19On voit que la priorité des organisateurs de l’expédition allait à l’exploration du territoire et aux ressources de la Grèce moderne. Mais les deux autres sections n’étaient pas dépourvues de personnel de qualité. Autour d’Abel Blouet, on trouve un groupe de quatre architectes et dessinateurs dont certains, comme Amable Ravoisié et Achille Poirot formés à l’École des beaux-arts, se révéleront d’excellents dessinateurs de monuments, un peintre F. de Gournay, un sculpteur et helléniste Jean Baptiste Vietty qui enseignait le grec à l’École des Beaux-Arts. La section dite d’archéologie reflète une composition plus complexe. Elle se compose, outre Dubois, d’Edgar Quinet revenu d’Heidelberg où il suivait les cours du célèbre archéologue Friedrich Creuzer, l’un des inspirateurs allemands de l’expédition de Morée36, de Charles Lenormand, archéologue et orientaliste qui revient d’une expédition en Égypte, des peintres Eugène Amaury Duval, élève d’Ingres, Félix Trézel37 et d’un interprète grec Michel Schinas, excellent philologue.

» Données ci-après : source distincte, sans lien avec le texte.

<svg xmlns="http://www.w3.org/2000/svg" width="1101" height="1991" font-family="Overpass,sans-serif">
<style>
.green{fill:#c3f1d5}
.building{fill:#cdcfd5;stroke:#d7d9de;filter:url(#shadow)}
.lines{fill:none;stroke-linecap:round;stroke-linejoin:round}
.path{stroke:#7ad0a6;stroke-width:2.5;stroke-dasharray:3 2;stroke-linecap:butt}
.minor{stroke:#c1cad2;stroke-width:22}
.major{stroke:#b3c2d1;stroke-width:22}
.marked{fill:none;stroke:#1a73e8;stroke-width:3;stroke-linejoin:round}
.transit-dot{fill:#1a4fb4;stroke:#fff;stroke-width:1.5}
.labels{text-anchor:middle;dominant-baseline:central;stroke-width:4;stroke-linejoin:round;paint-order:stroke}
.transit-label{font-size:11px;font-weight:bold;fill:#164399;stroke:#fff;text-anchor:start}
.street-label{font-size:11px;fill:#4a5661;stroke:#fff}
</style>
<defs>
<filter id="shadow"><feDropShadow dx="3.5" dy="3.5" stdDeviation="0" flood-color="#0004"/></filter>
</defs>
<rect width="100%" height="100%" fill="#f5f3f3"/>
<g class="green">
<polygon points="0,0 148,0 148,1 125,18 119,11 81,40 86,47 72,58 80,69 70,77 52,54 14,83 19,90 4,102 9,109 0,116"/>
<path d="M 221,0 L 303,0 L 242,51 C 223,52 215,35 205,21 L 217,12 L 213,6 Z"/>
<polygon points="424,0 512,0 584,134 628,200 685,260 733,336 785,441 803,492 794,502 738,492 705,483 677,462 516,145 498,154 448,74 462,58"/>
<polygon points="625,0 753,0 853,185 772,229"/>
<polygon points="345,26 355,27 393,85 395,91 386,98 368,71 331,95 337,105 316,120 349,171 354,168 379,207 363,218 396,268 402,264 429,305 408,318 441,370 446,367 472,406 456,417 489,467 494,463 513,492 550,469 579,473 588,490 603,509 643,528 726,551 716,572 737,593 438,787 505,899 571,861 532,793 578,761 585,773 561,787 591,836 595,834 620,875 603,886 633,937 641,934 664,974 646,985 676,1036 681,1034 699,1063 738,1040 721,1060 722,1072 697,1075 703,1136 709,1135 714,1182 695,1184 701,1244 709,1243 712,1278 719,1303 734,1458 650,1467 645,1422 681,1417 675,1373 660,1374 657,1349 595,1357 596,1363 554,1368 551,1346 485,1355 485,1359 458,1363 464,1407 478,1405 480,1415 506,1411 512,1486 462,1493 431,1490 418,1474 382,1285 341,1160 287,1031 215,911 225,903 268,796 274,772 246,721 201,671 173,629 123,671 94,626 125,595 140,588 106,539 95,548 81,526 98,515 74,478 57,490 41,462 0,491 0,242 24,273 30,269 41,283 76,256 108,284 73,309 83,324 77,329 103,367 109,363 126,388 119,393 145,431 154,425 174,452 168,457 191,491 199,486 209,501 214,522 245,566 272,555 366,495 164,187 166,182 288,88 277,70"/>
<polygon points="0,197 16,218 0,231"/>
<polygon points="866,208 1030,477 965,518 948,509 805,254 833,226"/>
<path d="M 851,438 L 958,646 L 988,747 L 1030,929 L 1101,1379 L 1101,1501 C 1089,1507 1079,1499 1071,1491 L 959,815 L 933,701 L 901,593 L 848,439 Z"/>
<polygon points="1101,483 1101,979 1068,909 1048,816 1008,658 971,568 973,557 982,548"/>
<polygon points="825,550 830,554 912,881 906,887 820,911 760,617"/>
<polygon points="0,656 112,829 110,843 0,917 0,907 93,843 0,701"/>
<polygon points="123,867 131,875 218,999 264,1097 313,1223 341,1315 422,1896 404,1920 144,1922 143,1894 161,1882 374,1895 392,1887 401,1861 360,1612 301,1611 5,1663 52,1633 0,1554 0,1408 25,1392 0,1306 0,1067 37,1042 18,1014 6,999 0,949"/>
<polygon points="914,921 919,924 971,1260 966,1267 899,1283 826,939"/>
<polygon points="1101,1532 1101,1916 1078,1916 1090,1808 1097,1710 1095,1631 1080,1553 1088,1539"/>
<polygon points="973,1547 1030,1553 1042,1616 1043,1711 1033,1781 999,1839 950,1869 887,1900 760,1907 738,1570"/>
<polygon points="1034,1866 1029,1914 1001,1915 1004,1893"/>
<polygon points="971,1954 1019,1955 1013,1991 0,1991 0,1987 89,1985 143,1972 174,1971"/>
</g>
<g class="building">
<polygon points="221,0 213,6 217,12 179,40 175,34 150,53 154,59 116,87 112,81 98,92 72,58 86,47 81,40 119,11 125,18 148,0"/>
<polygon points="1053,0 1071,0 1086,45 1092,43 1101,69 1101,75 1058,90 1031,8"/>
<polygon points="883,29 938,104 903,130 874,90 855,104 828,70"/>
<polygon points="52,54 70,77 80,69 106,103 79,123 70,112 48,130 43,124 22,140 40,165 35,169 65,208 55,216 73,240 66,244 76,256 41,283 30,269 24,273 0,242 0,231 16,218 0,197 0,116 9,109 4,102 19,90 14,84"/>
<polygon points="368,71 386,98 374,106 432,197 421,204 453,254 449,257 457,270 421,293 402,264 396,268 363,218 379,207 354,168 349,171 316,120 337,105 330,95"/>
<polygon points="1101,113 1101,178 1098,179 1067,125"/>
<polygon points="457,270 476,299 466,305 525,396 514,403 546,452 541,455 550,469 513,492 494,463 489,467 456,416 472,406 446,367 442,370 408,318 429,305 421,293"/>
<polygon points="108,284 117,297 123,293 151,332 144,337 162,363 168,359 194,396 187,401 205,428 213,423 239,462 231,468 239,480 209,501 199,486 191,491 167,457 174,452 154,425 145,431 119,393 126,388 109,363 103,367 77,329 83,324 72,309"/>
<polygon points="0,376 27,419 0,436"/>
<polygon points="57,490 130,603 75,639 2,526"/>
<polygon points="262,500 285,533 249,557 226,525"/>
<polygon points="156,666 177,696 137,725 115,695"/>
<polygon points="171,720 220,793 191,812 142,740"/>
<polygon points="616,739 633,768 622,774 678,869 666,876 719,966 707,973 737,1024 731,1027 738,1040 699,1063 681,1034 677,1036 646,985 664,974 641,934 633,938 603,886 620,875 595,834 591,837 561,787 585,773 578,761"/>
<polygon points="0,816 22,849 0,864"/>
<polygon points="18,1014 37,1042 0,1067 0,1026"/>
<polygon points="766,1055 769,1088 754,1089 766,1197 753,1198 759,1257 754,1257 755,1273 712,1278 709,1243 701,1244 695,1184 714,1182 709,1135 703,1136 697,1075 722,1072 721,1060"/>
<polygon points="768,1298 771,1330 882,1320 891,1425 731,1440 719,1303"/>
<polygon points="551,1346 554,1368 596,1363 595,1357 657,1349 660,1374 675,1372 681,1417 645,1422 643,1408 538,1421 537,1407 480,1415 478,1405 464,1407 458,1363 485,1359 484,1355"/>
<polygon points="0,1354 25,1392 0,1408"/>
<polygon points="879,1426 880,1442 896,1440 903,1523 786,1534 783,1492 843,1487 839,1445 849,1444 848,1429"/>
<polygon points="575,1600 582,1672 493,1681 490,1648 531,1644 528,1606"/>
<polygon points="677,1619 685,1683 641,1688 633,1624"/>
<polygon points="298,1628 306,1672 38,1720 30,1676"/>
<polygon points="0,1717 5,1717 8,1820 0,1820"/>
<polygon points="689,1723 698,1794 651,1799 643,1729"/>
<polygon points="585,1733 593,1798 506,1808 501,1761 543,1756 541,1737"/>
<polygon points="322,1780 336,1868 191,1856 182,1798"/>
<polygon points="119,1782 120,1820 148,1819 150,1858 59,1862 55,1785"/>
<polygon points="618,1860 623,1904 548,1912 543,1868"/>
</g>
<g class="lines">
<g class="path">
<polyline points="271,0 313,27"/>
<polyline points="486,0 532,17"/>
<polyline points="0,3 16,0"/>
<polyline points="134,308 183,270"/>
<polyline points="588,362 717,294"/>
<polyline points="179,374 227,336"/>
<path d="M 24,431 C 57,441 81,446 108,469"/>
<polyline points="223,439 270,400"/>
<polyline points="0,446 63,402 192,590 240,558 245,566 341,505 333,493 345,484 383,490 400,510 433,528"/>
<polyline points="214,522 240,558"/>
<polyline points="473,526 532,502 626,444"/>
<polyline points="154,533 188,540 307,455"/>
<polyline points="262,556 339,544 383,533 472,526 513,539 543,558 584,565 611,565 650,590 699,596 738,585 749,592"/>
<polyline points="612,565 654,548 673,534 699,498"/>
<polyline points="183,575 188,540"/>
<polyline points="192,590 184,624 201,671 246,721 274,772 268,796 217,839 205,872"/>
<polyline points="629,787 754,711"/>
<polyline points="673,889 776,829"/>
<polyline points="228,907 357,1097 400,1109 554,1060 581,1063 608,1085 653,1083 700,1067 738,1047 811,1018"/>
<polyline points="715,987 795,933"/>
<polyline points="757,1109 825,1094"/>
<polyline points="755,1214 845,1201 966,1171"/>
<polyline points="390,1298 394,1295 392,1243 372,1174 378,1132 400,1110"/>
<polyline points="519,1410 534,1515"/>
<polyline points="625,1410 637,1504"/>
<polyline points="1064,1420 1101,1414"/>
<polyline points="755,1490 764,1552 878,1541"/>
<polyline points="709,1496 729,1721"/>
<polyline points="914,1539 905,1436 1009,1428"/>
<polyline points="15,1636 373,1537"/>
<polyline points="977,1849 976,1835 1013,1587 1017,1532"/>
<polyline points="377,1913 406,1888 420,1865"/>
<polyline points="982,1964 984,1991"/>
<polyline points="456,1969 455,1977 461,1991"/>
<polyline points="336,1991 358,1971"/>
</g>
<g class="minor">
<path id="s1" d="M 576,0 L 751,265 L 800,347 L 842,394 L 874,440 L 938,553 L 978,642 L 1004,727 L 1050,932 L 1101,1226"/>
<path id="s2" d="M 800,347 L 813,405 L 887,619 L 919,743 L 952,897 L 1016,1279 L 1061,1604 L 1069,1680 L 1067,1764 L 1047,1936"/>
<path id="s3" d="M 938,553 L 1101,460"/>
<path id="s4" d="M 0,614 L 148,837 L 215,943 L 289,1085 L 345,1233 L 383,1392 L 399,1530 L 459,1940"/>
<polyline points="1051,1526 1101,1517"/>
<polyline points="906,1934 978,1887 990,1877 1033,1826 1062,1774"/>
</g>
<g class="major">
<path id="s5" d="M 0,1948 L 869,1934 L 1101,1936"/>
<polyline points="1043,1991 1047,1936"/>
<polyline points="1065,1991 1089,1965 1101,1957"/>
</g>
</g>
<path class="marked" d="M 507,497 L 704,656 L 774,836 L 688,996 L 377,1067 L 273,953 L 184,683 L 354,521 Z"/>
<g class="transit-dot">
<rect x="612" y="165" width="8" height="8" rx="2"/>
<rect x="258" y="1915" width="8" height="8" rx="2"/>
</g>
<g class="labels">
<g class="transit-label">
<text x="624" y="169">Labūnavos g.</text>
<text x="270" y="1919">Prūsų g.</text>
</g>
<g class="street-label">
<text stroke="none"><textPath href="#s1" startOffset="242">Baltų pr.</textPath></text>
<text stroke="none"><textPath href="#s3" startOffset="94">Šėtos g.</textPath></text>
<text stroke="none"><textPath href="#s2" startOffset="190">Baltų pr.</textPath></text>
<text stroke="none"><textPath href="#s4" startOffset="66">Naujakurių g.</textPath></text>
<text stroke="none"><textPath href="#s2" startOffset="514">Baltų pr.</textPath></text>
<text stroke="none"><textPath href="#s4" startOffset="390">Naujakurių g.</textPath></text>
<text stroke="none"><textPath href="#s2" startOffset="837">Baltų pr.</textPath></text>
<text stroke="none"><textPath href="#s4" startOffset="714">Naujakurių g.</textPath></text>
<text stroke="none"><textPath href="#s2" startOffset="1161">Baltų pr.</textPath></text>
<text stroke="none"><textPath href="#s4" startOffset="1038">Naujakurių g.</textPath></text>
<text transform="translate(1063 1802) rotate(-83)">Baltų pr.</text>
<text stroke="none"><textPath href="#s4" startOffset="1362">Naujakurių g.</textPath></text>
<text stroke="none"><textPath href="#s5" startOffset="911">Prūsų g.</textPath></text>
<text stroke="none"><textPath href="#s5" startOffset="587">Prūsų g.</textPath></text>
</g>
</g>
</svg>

L’équipe des “archéologues” nouvellement proclamée fut la plus fragile et la seule d’ailleurs à ne pas publier un compte-rendu de ses travaux.
20Des études récentes ont éclairé avec brio les résultats et les avancées de l’expédition de Morée. Je me contenterai ici d’insister sur le fait que, malgré les difficultés qui la traversèrent au fil d’une dizaine de mois d’exploration, elle a contribué à donner pour la première fois une carte fiable du Péloponnèse et à jeter les bases de l’exploration moderne du site d’Olympie. Si la collaboration entre les diverses sections ne fut pas toujours évidente, c’est que la structure même de l’expédition, la division entre architectes et sculpteurs d’un côté et “archéologues” de l’autre, révélait une contradiction intellectuelle. Les archéologues se voyaient plutôt comme des antiquaires, des hommes du texte et de la tradition ; les architectes, rompus comme Blouet à l’expérience du terrain, comme des hommes d’action. Les recommandations établies par les comités de l’Académie à l’attention de la mission reflètent bien cette contradiction mise en évidente par les études de F. Lucarelli :
“Les membres de la section d’archéologie prospectent en suivant un itinéraire préétabli, perclus de références : c’est une archéologie littéraire, une archéologie de cabinet qui n’essaie pas d’adopter une méthode de recherche en fonction du site ou plus simplement en adéquation avec lui (…) Les instructions rédigées par J. N. Huyot et adressées aux architectes, en particulier à Guillaume Abel Blouet, ne se réfèrent pas à des recherches ou à des relations de voyages antérieures, mais constituent une sorte de discours de la méthode, analysant la prospection archéologique sous quatre points de vue différents : l’environnement, le site, le matériel, la fouille. Ces notions structurent le texte en quatre parties : itinéraire, géographie, antiquités et fouilles ; ce dernier chapitre étant le plus succinct”38.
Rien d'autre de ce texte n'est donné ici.